А между тем, если бы он пристальнее вгляделся в то, что происходит рядом с ним, уже не в Европе, а в России, среди тех самых русских декадентов, с которыми он разделался так легко или так легкомысленно, ему помогло бы ответить на этот вопрос явление антихристианства, более страшное, чем Ницше. Это явление — В. Розанов.
Подобно Соловьеву, вышел Розанов из «крайней правой» Достоевского; но, в конце концов, после всех внутренних и внешних переворотов, очутился в «крайней левой», более крайней, чем даже Ницше. Достоевский ужаснулся бы, увидев, кого произвел на свет в лице этого ученика своего. Начал Розанов, как самая кроткая овечка славянофильского стада. Глубочайший консерватизм, смиреннейшая покорность всем «предержащим властям», в особенности, «трем незыблемым русским началам»: самодержавию, православию, народности, — такова исходная точка его. Кажется, не было человека с большею, чем он, готовностью жить по преданию, идти по проторенным путям, и с меньшим вкусом к открытию новых дорог, к личной ответственности, которую предполагает всякая, в особенности религиозная, революция. И ежели все-таки дошел он до таких метафизических крайностей бунта, которые и не снились революционерам-позитивистам, то в этом не его вина: не столько он сам дошел, сколько его довели до этих крайностей; он революционер поневоле. В глазах простодушных русских революционеров до сих пор еще тяготеет на Розанове неизгладимое клеймо реакции. Впрочем, бывший сотрудник «Московских Ведомостей», нынешний сотрудник «Нового Времени», сам отчасти дает к этому повод, высказывая иногда революционнейшие мысли с консервативнейшим видом; вообще внешний вид, наружность всегда вредили ему.
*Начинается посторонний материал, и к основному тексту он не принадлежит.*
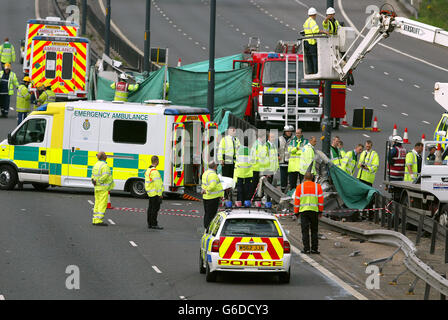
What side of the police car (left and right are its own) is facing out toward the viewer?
back

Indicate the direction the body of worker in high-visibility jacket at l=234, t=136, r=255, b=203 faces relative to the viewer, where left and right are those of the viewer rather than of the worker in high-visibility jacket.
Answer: facing away from the viewer

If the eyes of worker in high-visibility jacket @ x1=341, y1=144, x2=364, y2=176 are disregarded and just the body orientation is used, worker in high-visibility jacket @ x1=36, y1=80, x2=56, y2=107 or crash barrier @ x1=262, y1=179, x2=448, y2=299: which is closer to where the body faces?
the crash barrier

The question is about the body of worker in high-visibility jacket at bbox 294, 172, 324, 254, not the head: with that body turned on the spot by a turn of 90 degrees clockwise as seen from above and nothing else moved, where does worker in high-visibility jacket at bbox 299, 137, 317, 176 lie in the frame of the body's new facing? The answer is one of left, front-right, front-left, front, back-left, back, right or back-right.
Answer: left

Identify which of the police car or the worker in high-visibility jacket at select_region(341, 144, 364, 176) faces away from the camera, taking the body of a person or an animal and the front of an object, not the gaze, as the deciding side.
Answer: the police car

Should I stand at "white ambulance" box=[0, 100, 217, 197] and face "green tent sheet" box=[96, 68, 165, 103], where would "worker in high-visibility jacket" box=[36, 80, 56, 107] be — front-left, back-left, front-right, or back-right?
front-left

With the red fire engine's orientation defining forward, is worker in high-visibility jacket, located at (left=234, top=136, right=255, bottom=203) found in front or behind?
in front

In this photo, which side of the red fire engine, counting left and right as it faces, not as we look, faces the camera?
front

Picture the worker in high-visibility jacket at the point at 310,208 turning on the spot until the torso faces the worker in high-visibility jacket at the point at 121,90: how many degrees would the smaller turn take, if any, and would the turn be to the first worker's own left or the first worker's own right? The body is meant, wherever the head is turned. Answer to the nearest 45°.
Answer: approximately 45° to the first worker's own left

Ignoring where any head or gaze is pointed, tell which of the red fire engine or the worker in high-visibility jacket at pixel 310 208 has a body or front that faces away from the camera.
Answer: the worker in high-visibility jacket

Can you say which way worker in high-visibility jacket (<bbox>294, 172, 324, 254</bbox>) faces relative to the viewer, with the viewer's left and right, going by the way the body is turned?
facing away from the viewer
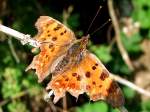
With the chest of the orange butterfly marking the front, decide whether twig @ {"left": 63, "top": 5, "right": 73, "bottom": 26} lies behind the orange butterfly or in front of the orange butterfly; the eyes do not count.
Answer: in front

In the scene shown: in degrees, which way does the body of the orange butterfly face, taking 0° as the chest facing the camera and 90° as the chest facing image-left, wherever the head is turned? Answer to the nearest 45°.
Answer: approximately 225°
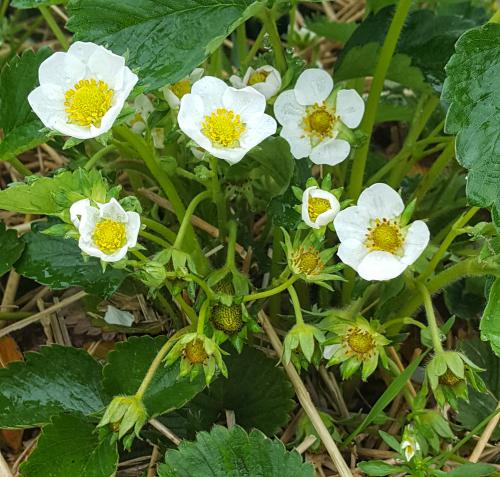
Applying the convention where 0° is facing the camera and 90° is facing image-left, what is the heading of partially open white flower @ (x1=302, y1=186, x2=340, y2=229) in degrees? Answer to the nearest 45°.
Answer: approximately 0°
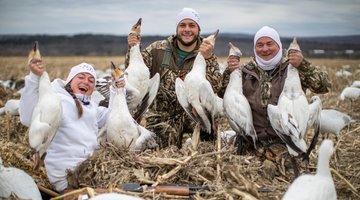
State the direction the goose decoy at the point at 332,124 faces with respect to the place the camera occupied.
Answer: facing to the left of the viewer

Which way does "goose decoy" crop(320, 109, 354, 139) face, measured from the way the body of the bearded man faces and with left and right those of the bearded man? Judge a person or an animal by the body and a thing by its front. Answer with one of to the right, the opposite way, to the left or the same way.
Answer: to the right

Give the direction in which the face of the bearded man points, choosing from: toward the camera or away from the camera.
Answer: toward the camera

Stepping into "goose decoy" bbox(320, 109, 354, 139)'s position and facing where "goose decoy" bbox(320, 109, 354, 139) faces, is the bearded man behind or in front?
in front

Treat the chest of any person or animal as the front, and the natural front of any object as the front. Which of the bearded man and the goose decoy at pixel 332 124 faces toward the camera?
the bearded man

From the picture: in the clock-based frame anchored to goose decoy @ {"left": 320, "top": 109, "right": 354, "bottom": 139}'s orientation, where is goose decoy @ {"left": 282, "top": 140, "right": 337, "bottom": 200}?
goose decoy @ {"left": 282, "top": 140, "right": 337, "bottom": 200} is roughly at 9 o'clock from goose decoy @ {"left": 320, "top": 109, "right": 354, "bottom": 139}.

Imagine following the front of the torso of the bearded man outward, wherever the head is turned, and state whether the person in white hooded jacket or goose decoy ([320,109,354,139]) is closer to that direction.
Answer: the person in white hooded jacket

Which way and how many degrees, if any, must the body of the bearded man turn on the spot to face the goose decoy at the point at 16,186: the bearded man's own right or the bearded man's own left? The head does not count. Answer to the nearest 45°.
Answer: approximately 45° to the bearded man's own right

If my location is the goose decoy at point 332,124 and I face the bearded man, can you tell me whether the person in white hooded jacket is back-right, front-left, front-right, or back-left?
front-left

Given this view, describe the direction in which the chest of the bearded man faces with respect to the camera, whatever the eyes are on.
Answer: toward the camera
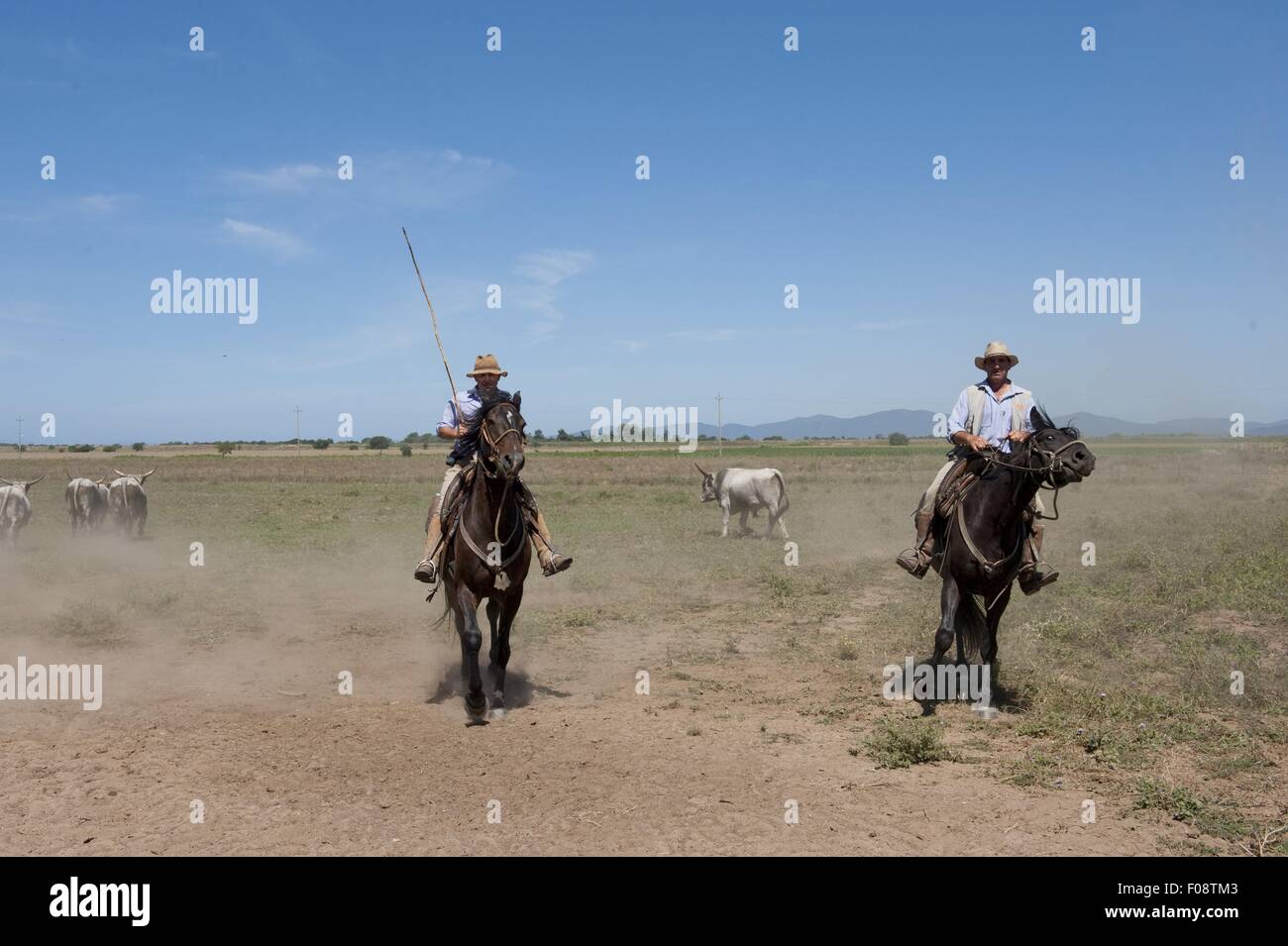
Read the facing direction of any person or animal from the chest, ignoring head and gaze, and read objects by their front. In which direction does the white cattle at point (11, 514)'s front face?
away from the camera

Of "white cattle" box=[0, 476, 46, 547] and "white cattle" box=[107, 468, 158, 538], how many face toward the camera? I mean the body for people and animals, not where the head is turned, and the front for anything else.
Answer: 0

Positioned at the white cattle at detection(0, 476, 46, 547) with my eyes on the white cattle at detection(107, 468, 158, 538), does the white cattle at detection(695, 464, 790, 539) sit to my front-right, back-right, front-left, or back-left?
front-right

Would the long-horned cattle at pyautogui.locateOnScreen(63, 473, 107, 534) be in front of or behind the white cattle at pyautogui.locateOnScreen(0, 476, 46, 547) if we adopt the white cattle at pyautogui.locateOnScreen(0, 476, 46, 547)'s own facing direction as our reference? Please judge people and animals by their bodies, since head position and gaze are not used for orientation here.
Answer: in front

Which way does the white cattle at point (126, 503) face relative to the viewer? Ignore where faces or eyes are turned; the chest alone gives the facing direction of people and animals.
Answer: away from the camera

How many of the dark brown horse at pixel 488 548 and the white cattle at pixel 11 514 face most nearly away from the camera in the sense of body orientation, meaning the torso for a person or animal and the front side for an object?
1

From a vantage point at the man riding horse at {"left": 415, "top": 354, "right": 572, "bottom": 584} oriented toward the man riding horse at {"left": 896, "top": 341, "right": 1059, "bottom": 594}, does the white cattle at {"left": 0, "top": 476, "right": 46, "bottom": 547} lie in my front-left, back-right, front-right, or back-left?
back-left

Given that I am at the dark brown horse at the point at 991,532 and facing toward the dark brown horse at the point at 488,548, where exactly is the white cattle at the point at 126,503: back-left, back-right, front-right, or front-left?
front-right

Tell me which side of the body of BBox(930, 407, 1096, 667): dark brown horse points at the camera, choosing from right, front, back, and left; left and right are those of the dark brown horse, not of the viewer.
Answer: front

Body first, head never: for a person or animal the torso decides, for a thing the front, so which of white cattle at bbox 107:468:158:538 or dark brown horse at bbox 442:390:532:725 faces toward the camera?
the dark brown horse

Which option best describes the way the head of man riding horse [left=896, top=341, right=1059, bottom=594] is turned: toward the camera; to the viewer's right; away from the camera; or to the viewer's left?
toward the camera

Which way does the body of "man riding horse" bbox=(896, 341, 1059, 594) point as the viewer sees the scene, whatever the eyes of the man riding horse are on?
toward the camera

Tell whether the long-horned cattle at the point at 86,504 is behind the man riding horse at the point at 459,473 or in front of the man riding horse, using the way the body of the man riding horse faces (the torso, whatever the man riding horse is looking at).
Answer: behind

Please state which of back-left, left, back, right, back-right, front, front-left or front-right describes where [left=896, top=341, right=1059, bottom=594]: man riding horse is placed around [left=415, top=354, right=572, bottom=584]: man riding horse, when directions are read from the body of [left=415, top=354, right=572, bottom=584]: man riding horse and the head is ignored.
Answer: left

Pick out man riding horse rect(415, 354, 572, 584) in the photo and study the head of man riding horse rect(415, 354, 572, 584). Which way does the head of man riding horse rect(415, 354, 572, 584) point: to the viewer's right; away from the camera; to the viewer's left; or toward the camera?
toward the camera

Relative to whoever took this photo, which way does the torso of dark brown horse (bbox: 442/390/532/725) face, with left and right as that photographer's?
facing the viewer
— Во мне есть Акакий Акакиевич, — заметил однажды Розанов, стоя перед зеркалом. — Вы не можете себе представить, до чего повредила мне в жизни моя мизерабельная наружность!..
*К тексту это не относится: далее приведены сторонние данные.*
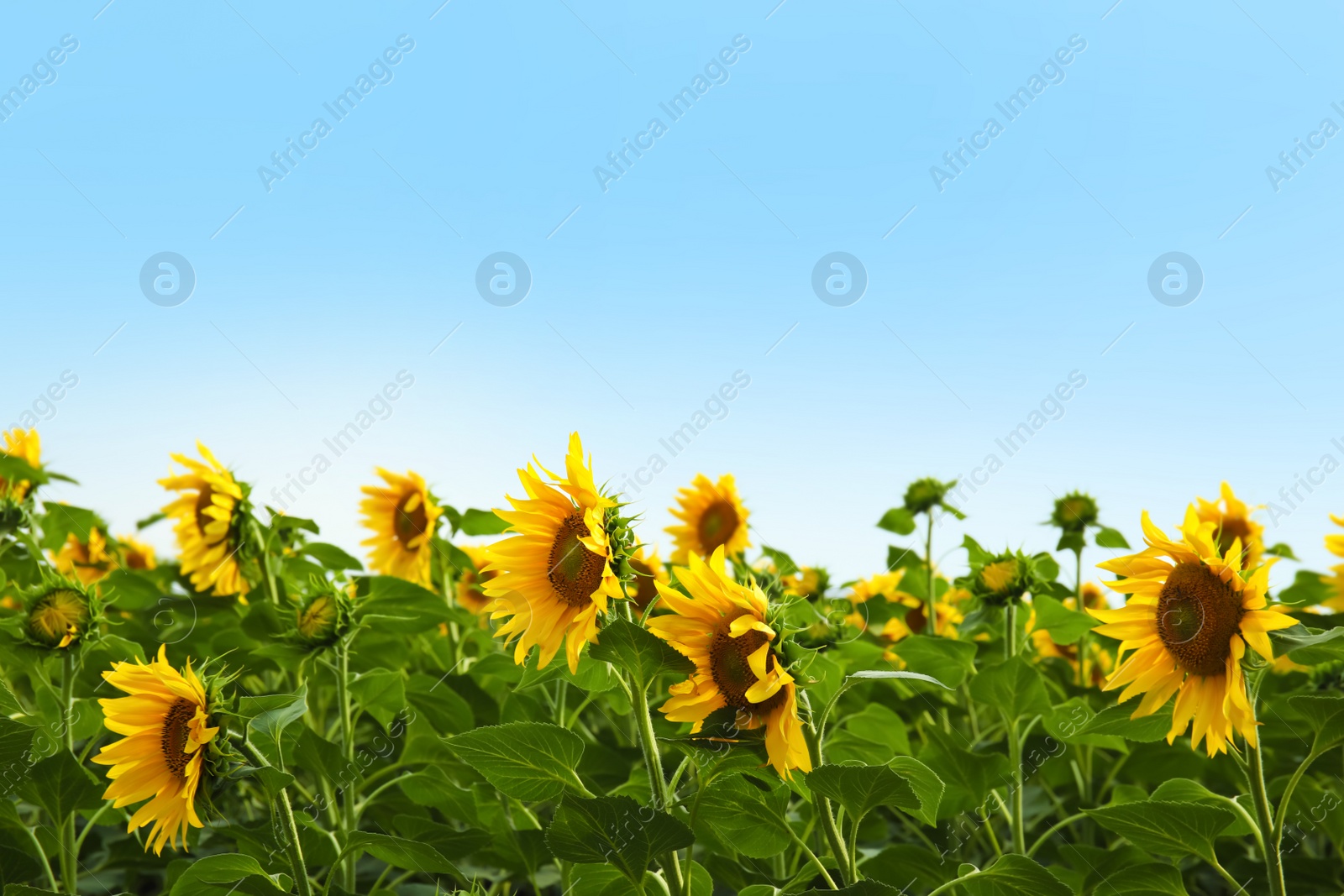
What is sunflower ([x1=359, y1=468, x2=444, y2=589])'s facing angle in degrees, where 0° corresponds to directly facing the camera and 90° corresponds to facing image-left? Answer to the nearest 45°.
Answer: approximately 45°

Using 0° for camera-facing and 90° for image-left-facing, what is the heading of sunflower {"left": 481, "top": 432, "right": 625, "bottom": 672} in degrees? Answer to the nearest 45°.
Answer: approximately 45°

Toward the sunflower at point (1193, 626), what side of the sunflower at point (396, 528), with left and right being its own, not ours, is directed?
left

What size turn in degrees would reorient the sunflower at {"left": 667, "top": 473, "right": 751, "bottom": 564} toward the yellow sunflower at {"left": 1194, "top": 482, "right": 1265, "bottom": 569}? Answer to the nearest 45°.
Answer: approximately 135° to its left

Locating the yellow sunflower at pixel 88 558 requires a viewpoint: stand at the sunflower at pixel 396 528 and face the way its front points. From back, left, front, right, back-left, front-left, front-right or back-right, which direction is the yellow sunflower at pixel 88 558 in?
right

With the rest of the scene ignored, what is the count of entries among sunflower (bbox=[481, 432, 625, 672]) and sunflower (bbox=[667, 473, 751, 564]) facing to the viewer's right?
0

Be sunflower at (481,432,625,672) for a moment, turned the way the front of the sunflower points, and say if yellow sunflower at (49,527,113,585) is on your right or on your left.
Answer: on your right
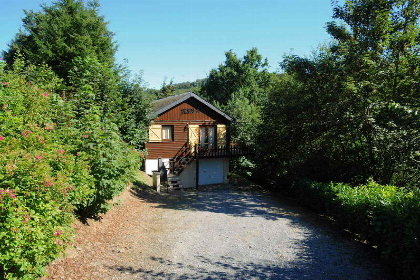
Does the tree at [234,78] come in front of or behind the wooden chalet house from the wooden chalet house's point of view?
behind

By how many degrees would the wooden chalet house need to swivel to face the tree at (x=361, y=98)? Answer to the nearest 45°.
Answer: approximately 45° to its left

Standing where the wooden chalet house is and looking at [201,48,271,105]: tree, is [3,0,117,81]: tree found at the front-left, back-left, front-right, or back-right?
back-left

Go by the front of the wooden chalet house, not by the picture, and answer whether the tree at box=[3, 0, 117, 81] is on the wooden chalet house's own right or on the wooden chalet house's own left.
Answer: on the wooden chalet house's own right

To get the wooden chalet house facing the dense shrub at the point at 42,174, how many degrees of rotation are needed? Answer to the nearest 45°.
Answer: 0° — it already faces it

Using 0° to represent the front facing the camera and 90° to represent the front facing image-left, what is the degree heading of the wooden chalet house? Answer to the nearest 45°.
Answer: approximately 0°
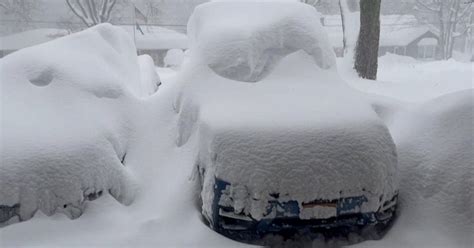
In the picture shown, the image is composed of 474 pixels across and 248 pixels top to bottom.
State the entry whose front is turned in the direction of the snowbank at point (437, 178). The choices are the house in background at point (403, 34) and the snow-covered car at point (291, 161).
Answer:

«Мизерабельный» — словечко Достоевского, у которого, так же как у Гоголя, призрачно-исполинское, апокалипсическое вырастает иногда из буднично-пошлого.
Какая, в самом деле, противоположность этих двух лиц, Вл. Соловьева — с его иконописным ликом Иоанна Предтечи, и Розанова — с обыкновенным лицом «рыжеватого господина в очках», мелкого контрольного чиновника или провинциального гимназического учителя из поповичей. Но, по мере того как вглядываешься в это лицо, открывается удивительная смесь бесстрашной и почти бесстыдной, цинической пытливости, как бы бездонного углубления тысячелетней мудрости — с детским простодушием и невинною хитростью — смесь Акакия Акакиевича с Великим Инквизитором.
Как произошла эта смесь? Как мирная овечка превратилась в хищного льва, в неистового богоборца или, вернее, христоборца, ибо не с Богом Отцом, а только с Сыном Божиим, со Христом борется Розанов? Это — тот же вопрос, что о Ницше, но поставленный глубже, потому как реальнее и, вместе с тем, метафизичнее, острее.
Прежде всего, надо понять, что христоборчество Розанова есть нечто небывалое, не имеющее себе подобного во всем историческом христианстве. Ибо все доныне бывшие отступления от Христа имели в последнем основании одно из двух: или демонизм, религиозное извращение, которое ставит абсолютное зло на место абсолютного блага, дьявола — на место Бога; или рационализм, возмущение разума человеческого против безумия Креста. В отступлении Розанова нет ни того, ни другого.
Никогда не прельщало его познание «так называемых глубин сатанинских». Он страдает не избытком, а, скорее, недостатком этого познания. Зло соблазняет его только эмпирически, а величайший для него соблазн метафизический — возвращение к потерянному раю, к золотому веку, к той детской невинности, которая не хочет зла, потому что зла не знает. Он и грешит именно тем, что не столько преодолевает, сколько не видит всей темной демонической стороны мира, отворачивается от нее и жмурится, как маленькие дети от того, что их пугает. Все добро, нет зла — вот во что хотелось бы ему поверить окончательно. Не видит он и собственного демона или черта, потому что «мизерабельный» черт ему более свойственен, чем «великолепный» демон; а если бы он увидел его, то испугался бы, как опять-таки маленькие дети пугаются, и убежал бы к первому «доброму Боженьке», все равно, языческому идолу или христианской «иконке», только бы в уютном домашнем уголке и со «святою лампадочкою».
— Я человек добрый, люблю доброго Бога и терпеть не могу чертовщины, — ответил бы Розанов на метафизические искушения демонизма, и этот самый простой ответ для него самый глубокий.